== TESTO DATO ==

Illustrazione raffigurante I Giochi del Testaccio: tori e maiali fatti rotolare dal monte e uccisi e squartati sul posto a mani nude (1558)

Il corteo vedeva sfilare i magistrati del Comune con i vessilli SPQR e i concorrenti dei rioni con tori e maiali. Il culmine era la folle discesa degli animali dal Monte Testaccio, dove venivano “uccisi e squartati sul posto a mani nude” dai partecipanti. Un testimone inglese del 1404 raccontò che i concorrenti dovevano portare un pezzo di interiora insanguinate alla propria donna per dimostrare di essere “un vero uomo”.

Ma questa prosperità conviveva con un tasso di violenza fortissimo. Petrarca stesso, nel 1337, faticò a raggiungere Roma da Capranica a causa delle bande armate dei Colonna e degli Orsini che battevano le strade.

L’Anonimo Romano: La Voce di Un’Epoca

Per comprendere questa realtà complessa, Barbero ha presentato un narratore eccezionale: l’Anonimo Romano. Medico nobile formatosi all’Università di Bologna, contemporaneo di Petrarca e Boccaccio, l’Anonimo scrisse una cronaca degli anni 1340-1350 in un volgare romano del Trecento più simile al napoletano che al romanesco odierno.

L’Anonimo rivela un tratto fondamentale dei romani medievali: “sono gente che non crede a niente e che non rispetta niente”. Scettici e irriverenti, impossibili da ingannare. Quando il frate Venturino da Bergamo arrivò a Roma con la sua processione di penitenti, accolti con rispetto in tutta Italia, i romani “se ne risero” e “si misero a fare gabbe” chiamandolo pazzo.

Cola di Rienzo: Il Sogno Spezzato di un Tribuno

La cronaca dell’Anonimo Romano racconta la straordinaria avventura politica di Cola di Rienzo. Notaio di umili origini (figlio di un oste e una lavandaia) ma lettore vorace dei classici latini, Cola sognava di rifondare Roma come capitale di un nuovo impero.

===
== VOCI REGISTRATE ==

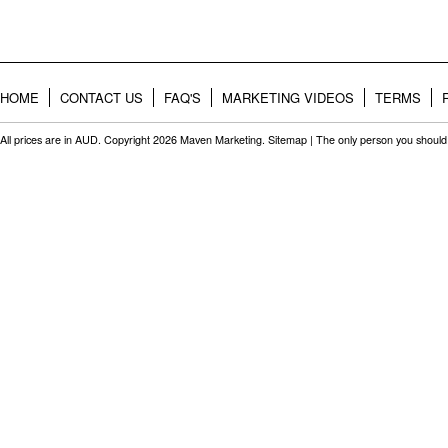
HOME
CONTACT US
FAQ'S
MARKETING VIDEOS
TERMS
All prices are in
AUD
. Copyright 2026 Maven Marketing.
Sitemap
| The only person you should 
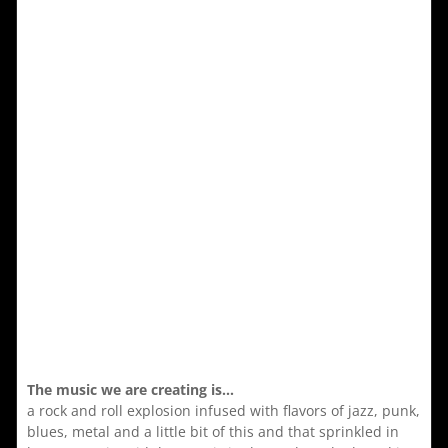
The music we are creating is…
a rock and roll explosion infused with flavors of jazz, punk,
blues, metal and a little bit of this and that sprinkled in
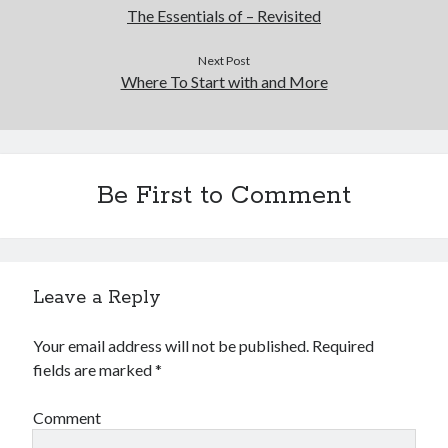
The Essentials of – Revisited
Next Post
Where To Start with and More
Be First to Comment
Leave a Reply
Your email address will not be published.
Required
fields are marked
*
Comment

===

*DOMANDE SUL TESTO*:
[a] Indica se ciascuna affermazione concorda con il testo su Roma nel Trecento. Rispondi sì o no e cita tra virgolette le parole del testo che lo stabiliscono: (i) nel 1337 Petrarca ebbe difficoltà ad arrivare a Roma da Capranica; (ii) l’Anonimo Romano si formò all’Università di Padova; (iii) Cola di Rienzo era figlio di un notaio.
[b] Prosegui il testo su Roma nel Trecento a partire dall’ultima frase riportata.
Le voci registrate non servono per svolgere il lavoro.

*RISPOSTE ATTESE*:
[a]
(i) Sì: «Petrarca stesso, nel 1337, faticò a raggiungere Roma da Capranica».
(ii) No: «Medico nobile formatosi all’Università di Bologna».
(iii) No: «figlio di un oste e una lavandaia».

[b]
Cola di Rienzo, il notaio figlio di un oste che sognò di rifondare Roma come capitale di un nuovo impero

L’Ascesa al Potere

Inviato come ambasciatore del Comune al Papa ad Avignone, Cola denunciò coraggiosamente “gli abusi dei baroni, gli omicidi, le ruberie, gli adulteri”. Inizialmente deriso dai nobili, che lo consideravano un “buffone” da invitare a pranzo per intrattenimento, Cola prese il potere con un colpo di stato.

Instaurò un regime severissimo che puniva l’omicidio senza eccezioni – cosa inaudita per l’epoca. Il popolo lo sostenne con entusiasmo, e quando i baroni tentarono di resistere furono “schiacciati, sbaragliati, sconfitti”. Papi, imperatori e re gli inviarono ambasciatori, riconoscendo la sua autorità.

La Corruzione del Potere

Ma il potere corruppe Cola. L’Anonimo Romano descrive la sua trasformazione: “non ascolta più nessuno”, “non accetta più obiezioni”, “mangia, beve sempre di più, ingrassa, ha gli occhi rossi per il troppo vino”. La città, inizialmente entusiasta, divenne “turbata”, con i romani che “stavano come pecorelle quiete, non osavano favellare”.

La Fine Tragica

La rivolta esplose l’8 settembre. Cola, inizialmente confuso pensando che la folla gridasse “viva il popolo” in suo favore, si ritrovò a sentire “muoia il traditore Cola di Rienzo, muoia”. Abbandonato da tutti, tentò una fuga disperata travestito da pastore, ma fu riconosciuto, catturato e linciato brutalmente. Il suo corpo rimase appeso per due giorni e fu infine bruciato in un rogo.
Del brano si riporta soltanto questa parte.